型枠支保工の88条申請では、形式的に書類を整えるだけでなく、現場で起こり得る偏荷重を申請前に見える化することが重要です。偏荷重は、打設範囲、支柱配置、支柱高さ、支持条件、水平つなぎ、打設順序、仮置き、作業員配置など、複数の要素が重なって発生します。そのため、構造計算だけ、組立図だけ、施工手順書だけで対策するのではなく、計画全体をつなげて確認する必要があります。


実務でまず行うべきことは、打設範囲を荷重の流れで分けることです。次に、最も不利な支保工位置を現場条件から選定し、組立図と構造計算書の前提を一致させます。そのうえで、打設順序と仮置き計画を施工手順に落とし込み、現地で鉛直抵抗と水平抵抗を確認します。最後に、写真と記録で判断の根拠を残し、申請書類へ反映します。この流れを申請前に実行することで、提出時の説明がしやすくなるだけでなく、施工当日の安全管理も具体的になります。


偏荷重リスクを減らすために大切なのは、危険な場所を早い段階で共有することです。支保工の不利な位置、補強が必要な範囲、仮置きを避ける場所、打設時に監視すべきポイントが明確になっていれば、関係者の判断はそろいやすくなります。反対に、これらが図面や記録に残っていないと、現場では経験や口頭指示に頼ることになり、担当者ごとの認識差が生まれます。88条申請前の準備は、この認識差を小さくするための工程でもあります。

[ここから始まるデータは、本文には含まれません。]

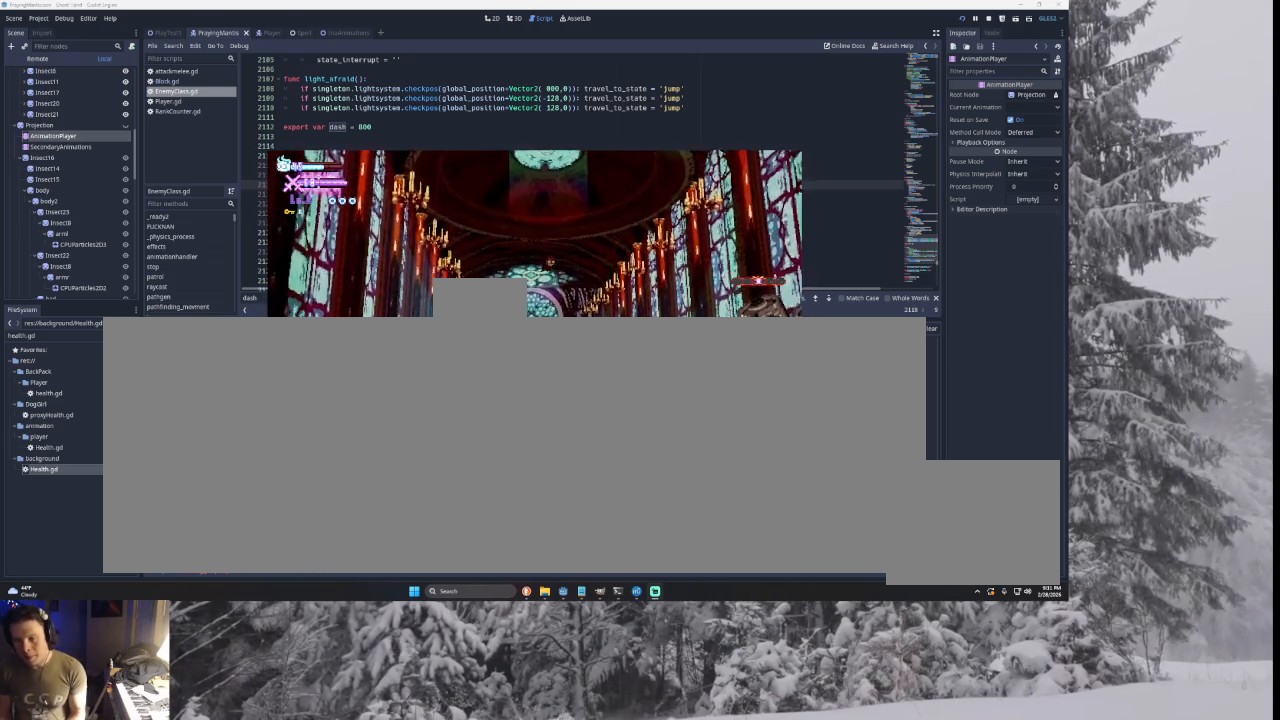
{"buttons": [], "left_stick": "right", "right_stick": "center", "events": [[67, "TRIANGLE", "up"], [267, "left_stick", "left"], [433, "left_stick", "right"]]}
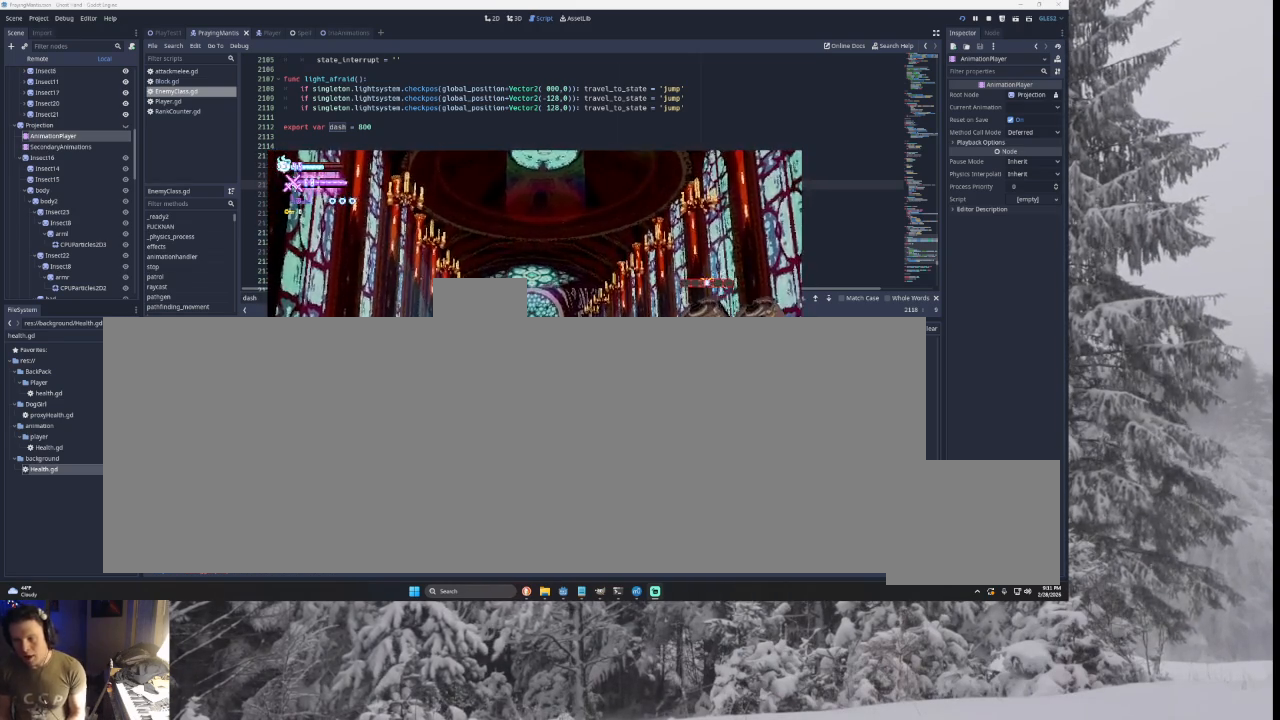
{"buttons": [], "left_stick": "left", "right_stick": "center", "events": [[33, "TRIANGLE", "down"], [100, "SQUARE", "down"], [133, "left_stick", "left"], [333, "SQUARE", "up"], [400, "TRIANGLE", "up"]]}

現場写真、位置情報、確認記録を日々の管理に残しておくと、型枠支保工の申請準備や打設前確認は進めやすくなります。紙のメモや個別の写真フォルダだけでは、後から必要な情報を探すのに時間がかかり、偏荷重対策の根拠が分散しやすくなります。申請前の現地確認、組立後の点検、打設前の是正確認を一連の記録として残し、図面や施工手順と紐づけて管理することで、型枠支保工の88条申請を、書類作成だけで終わらない現場で使える安全計画へつなげやすくなります。